Evaluation benchmarks: AIME24, AMC23, MATH500, GSM8K.
Training lengths: 128‑token windows and 4096‑token windows.
Evaluation modes: (i) standalone distillation, (ii) distillation followed by GRPO RL.
Key empirical findings
KL direction trade‑off (accuracy vs. entropy) : Reverse KL consistently yields higher Avg@k (≈ +2.45 → +3.68 points) but collapses predictive entropy, inflates generated length, and reduces Pass@k. Example: on MATH500 with a 128‑token window, student‑prefix + reverse KL raises Avg@k from 34.31 % to 42.65 % (4B teacher) and 43.23 % (8B teacher). However, with 4096‑token windows the same setting pushes entropy to near zero, length to the 4k limit, and Pass@k falls below the forward‑KL baseline.
Prefix source trade‑off (quality vs. compute) : Given equal training steps, student prefixes provide better supervision because the student is trained on states it will actually visit (DAgger effect). Under equal FLOP budgets, teacher prefixes are cheaper: trajectories and logits can be pre‑computed and cached, avoiding online rollout and scoring.
Training length trade‑off (accuracy vs. stability) : Longer sequences improve final accuracy but amplify entropy collapse and length explosion under reverse KL. Short sequences are stable but cap performance.
Impact on downstream RL
When the four checkpoints are handed to GRPO RL, forward‑KL checkpoints retain entropy and improve steadily, whereas reverse‑KL checkpoints start from a higher Avg@k but quickly lose entropy, limiting exploration and causing accuracy to regress. Consequently, the strongest standalone distillation target is not necessarily the best starting point for a “distillation → RL” pipeline.
Proposed remedies
KL mixing : Apply a token‑level weighted mixture of forward and reverse KL. Experiments show that a forward‑KL weight ≥ 0.8 (i.e., “sufficient forward”) preserves entropy and limits length while retaining most of the reverse‑KL accuracy gain. Higher reverse‑KL weights (≥ 0.5) still cause entropy collapse and length saturation.

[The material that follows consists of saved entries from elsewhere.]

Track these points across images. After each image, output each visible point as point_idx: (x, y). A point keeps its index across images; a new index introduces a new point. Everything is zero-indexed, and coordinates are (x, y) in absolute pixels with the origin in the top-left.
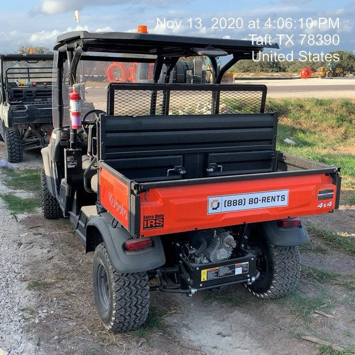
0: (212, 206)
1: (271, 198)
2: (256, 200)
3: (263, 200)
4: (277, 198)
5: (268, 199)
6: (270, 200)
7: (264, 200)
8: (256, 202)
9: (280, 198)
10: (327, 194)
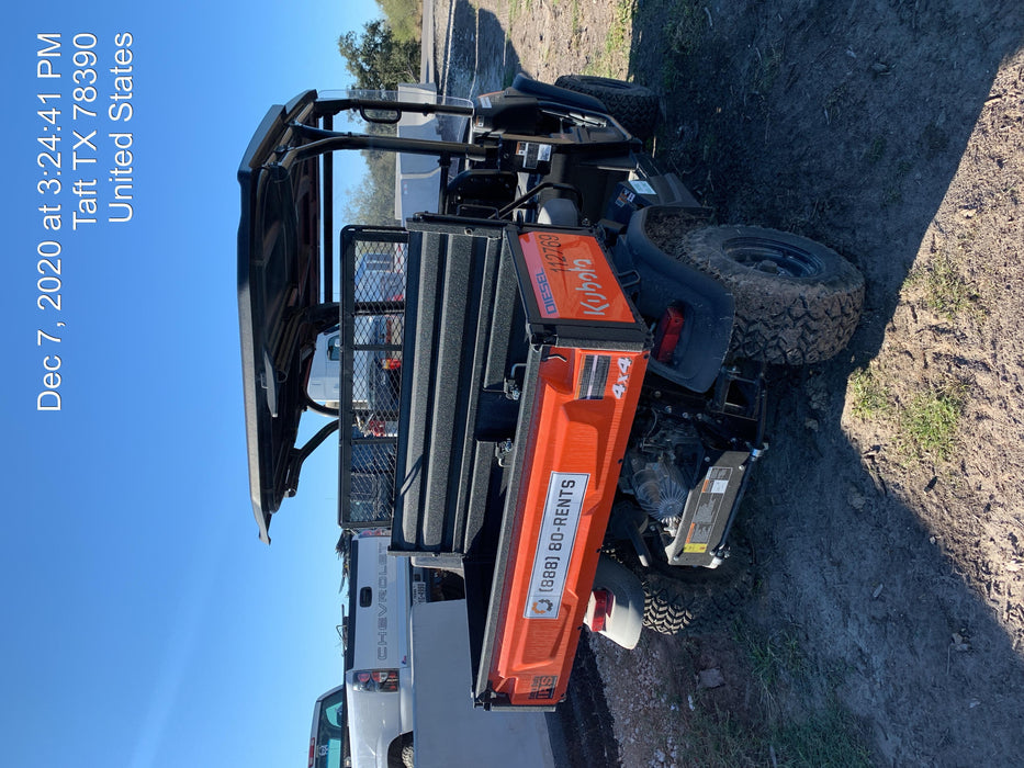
0: (543, 612)
1: (560, 509)
2: (554, 537)
3: (560, 524)
4: (564, 497)
5: (562, 514)
6: (565, 509)
7: (559, 522)
8: (560, 537)
9: (565, 490)
10: (593, 377)
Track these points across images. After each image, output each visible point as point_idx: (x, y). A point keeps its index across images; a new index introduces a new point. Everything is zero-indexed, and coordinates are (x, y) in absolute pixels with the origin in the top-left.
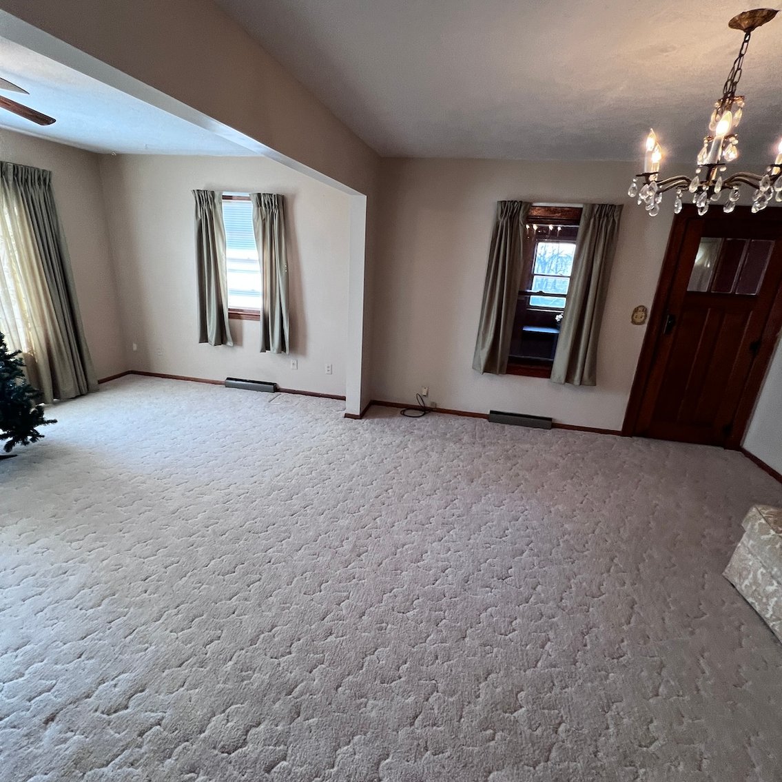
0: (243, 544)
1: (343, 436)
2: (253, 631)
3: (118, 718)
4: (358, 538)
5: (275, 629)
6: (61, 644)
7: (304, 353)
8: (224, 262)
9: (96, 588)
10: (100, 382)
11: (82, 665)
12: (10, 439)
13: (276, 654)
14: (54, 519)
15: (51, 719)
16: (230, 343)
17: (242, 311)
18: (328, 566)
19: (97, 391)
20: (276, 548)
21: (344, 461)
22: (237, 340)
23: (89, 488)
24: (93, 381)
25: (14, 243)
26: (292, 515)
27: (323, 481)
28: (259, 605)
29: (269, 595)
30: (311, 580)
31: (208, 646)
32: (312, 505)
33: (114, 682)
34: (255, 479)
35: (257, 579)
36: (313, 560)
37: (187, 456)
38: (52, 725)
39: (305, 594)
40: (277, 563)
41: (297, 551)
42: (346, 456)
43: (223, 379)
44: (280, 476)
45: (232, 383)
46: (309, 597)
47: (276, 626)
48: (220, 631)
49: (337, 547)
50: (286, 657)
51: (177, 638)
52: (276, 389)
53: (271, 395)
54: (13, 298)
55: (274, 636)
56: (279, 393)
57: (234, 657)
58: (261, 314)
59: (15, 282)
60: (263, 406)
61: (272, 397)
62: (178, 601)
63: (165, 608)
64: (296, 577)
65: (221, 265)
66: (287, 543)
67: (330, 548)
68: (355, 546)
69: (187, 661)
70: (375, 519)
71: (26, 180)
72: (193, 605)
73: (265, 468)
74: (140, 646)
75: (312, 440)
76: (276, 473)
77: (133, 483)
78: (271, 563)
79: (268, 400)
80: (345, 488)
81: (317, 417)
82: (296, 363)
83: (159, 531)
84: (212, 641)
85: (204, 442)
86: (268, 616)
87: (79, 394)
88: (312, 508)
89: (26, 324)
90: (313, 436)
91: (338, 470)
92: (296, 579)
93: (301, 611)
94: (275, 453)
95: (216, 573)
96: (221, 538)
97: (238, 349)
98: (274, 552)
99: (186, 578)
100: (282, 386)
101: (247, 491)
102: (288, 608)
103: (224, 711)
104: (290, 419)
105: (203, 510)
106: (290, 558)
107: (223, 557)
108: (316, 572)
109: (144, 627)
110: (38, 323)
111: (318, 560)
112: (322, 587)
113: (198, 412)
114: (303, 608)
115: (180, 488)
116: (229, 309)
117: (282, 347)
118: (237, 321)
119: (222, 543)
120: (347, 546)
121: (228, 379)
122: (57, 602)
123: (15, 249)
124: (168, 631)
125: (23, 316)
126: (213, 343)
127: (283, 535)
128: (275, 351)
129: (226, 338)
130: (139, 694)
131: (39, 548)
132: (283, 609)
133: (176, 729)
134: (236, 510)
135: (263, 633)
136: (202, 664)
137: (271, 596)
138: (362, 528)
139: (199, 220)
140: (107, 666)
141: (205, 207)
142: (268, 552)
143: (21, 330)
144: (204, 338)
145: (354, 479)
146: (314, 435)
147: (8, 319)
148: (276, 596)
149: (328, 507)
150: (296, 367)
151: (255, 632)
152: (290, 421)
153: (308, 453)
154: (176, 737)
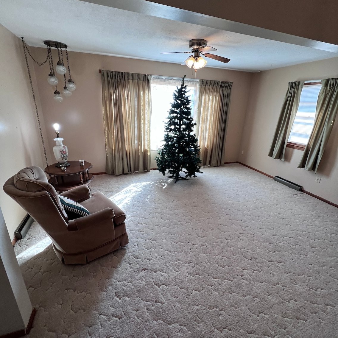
0: (236, 258)
1: (333, 235)
2: (213, 302)
3: (155, 288)
4: (304, 307)
5: (222, 311)
6: (161, 248)
7: (328, 175)
8: (293, 118)
9: (180, 236)
10: (225, 163)
11: (160, 260)
12: (188, 174)
13: (215, 324)
14: (185, 205)
15: (144, 270)
16: (283, 159)
17: (295, 144)
18: (272, 306)
19: (223, 166)
20: (249, 271)
21: (325, 251)
22: (287, 159)
23: (199, 200)
24: (223, 162)
25: (213, 109)
26: (269, 261)
27: (301, 254)
28: (224, 293)
29: (231, 292)
30: (257, 304)
31: (194, 291)
32: (285, 263)
33: (162, 274)
34: (261, 230)
35: (231, 279)
36: (265, 294)
37: (238, 204)
38: (144, 272)
39: (248, 309)
40: (245, 280)
41: (259, 282)
42: (328, 249)
43: (274, 176)
44: (275, 236)
45: (278, 179)
46: (250, 313)
47: (224, 311)
48: (202, 289)
49: (285, 300)
50: (218, 332)
51: (187, 277)
52: (301, 189)
53: (296, 192)
54: (208, 128)
55: (220, 314)
56: (302, 192)
57: (199, 306)
58: (306, 147)
59: (210, 123)
60: (288, 196)
61: (297, 193)
62: (197, 262)
63: (191, 261)
64: (250, 295)
65: (291, 120)
66: (257, 274)
67: (280, 296)
68: (298, 310)
69: (184, 289)
70: (327, 305)
71: (224, 87)
72: (201, 268)
73: (270, 228)
74: (176, 269)
75: (308, 227)
76: (274, 234)
77: (213, 205)
78: (242, 278)
79: (293, 194)
80: (314, 268)
81: (320, 215)
82: (319, 179)
83: (209, 229)
84: (196, 290)
85: (249, 201)
86: (223, 302)
87: (217, 165)
88: (283, 265)
89: (208, 138)
90: (310, 224)
91: (316, 254)
92: (249, 296)
93: (240, 316)
94: (280, 223)
95: (217, 262)
96: (228, 248)
97: (287, 163)
98: (247, 273)
99: (205, 255)
100: (306, 189)
101: (253, 234)
102: (236, 308)
103: (181, 325)
104: (300, 209)
105: (229, 231)
106: (253, 283)
107: (223, 257)
108: (262, 303)
109: (182, 262)
110: (212, 138)
111: (268, 297)
112: (260, 315)
113: (254, 187)
114: (243, 315)
115: (227, 216)
116: (288, 142)
117: (313, 168)
118: (291, 149)
119: (227, 251)
120: (292, 305)
121: (277, 176)
122: (169, 233)
123: (213, 111)
124: (187, 271)
125: (209, 134)
126: (274, 158)
127: (257, 268)
128: (307, 169)
129: (282, 157)
130: (165, 286)
131: (176, 212)
132: (233, 306)
133: (164, 312)
134: (243, 240)
135: (216, 308)
136: (188, 296)
137: (231, 293)
138: (311, 302)
139: (287, 97)
140: (165, 267)
141: (293, 90)
142: (244, 270)
143: (207, 139)
144: (271, 154)
145: (326, 267)
146: (312, 224)
147: (204, 135)
148: (234, 296)
149: (294, 272)
150: (319, 181)
151: (214, 304)
152: (299, 210)
153: (301, 233)
154: (163, 316)
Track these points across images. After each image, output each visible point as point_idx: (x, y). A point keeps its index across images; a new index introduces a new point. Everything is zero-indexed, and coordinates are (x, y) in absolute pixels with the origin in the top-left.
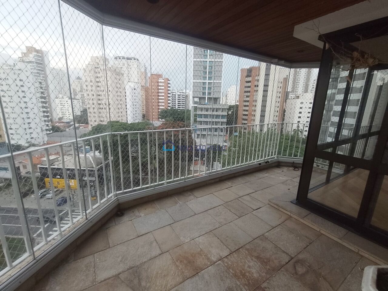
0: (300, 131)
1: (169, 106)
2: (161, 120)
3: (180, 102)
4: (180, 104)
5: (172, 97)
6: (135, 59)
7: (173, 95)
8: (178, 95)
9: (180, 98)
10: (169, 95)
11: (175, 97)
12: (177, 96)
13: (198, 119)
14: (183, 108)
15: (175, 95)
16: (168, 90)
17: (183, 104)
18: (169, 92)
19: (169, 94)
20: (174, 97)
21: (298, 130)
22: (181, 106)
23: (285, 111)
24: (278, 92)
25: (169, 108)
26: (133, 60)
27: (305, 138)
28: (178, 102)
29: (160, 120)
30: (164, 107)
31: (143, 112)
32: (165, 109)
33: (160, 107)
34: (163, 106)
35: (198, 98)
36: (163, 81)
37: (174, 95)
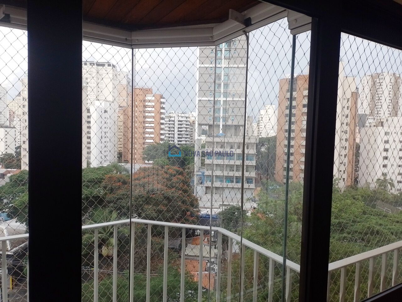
0: (390, 183)
1: (162, 140)
2: (148, 162)
3: (181, 133)
4: (181, 136)
5: (169, 124)
6: (109, 65)
7: (170, 121)
8: (179, 121)
9: (182, 126)
10: (162, 121)
11: (174, 124)
12: (177, 123)
13: (207, 161)
14: (186, 141)
15: (174, 121)
16: (161, 113)
17: (187, 135)
18: (163, 116)
19: (163, 119)
20: (172, 124)
21: (385, 180)
22: (183, 139)
23: (358, 147)
24: (344, 115)
25: (161, 142)
26: (106, 66)
27: (399, 195)
28: (179, 133)
29: (146, 162)
30: (152, 141)
31: (120, 149)
32: (154, 143)
33: (147, 141)
34: (152, 138)
35: (208, 126)
36: (153, 98)
37: (172, 121)
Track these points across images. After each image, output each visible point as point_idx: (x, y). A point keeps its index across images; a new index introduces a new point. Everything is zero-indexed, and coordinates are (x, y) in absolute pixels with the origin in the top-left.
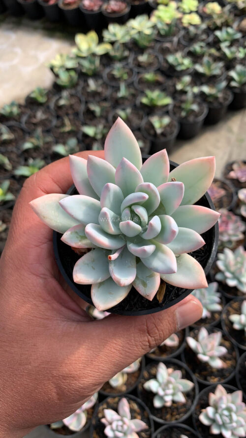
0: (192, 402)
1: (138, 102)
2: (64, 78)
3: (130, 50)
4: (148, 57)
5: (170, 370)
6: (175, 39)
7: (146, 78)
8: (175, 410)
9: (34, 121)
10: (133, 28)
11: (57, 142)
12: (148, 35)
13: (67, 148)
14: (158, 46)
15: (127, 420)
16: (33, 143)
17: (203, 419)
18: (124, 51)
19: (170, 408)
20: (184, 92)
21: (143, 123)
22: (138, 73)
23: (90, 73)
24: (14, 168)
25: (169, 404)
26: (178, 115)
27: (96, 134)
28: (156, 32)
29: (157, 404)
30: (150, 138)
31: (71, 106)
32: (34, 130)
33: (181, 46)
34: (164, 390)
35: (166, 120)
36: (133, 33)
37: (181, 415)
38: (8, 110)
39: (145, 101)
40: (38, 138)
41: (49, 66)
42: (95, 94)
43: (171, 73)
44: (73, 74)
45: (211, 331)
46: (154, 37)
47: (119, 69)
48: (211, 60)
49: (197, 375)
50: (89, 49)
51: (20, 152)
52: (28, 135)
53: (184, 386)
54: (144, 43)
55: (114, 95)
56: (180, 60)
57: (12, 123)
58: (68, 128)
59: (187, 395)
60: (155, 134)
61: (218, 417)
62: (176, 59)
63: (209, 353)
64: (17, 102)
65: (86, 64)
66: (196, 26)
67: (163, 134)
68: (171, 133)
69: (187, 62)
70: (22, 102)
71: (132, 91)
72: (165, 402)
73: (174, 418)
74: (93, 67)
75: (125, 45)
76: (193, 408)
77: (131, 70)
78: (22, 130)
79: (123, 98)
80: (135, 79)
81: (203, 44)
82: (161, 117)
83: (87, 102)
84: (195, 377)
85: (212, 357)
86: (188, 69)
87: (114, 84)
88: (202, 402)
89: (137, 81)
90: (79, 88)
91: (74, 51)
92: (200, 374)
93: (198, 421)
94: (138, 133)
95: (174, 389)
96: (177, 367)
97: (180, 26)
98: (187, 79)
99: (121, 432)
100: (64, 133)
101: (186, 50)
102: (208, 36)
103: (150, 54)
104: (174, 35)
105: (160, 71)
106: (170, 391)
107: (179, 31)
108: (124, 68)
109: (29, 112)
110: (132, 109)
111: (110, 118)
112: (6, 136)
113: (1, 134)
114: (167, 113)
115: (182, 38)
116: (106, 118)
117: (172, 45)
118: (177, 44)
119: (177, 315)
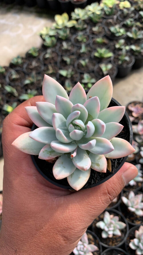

Entropy‑gated length curriculum : Start with a short window (128 tokens) and monitor predicted entropy. Increase the length limit only while entropy stays above a stability threshold; freeze the limit once entropy drops. Compared with fixed 4096‑token training, this schedule yields +3.6 Avg@k, up to +5.8 Pass@k, and reduces average response length by roughly threefold.
Implementation detail
The authors implemented a fused kernel that streams the full‑vocab KL computation, reducing per‑token intermediate memory from O(|V|) to O(1). This enables exact KL evaluation (no sampling approximation) for all experiments.
Practical decision table
Pure distillation targeting Avg@k: use student prefix + reverse KL (OPD).
Distillation followed by RL: prioritize entropy preservation with forward KL or a forward‑heavy KL mix.
Compute‑constrained or when teacher trajectories are already available: use teacher prefix with cached logits.
Long‑sequence distillation: combine sufficient forward KL weight with the entropy‑gated length curriculum.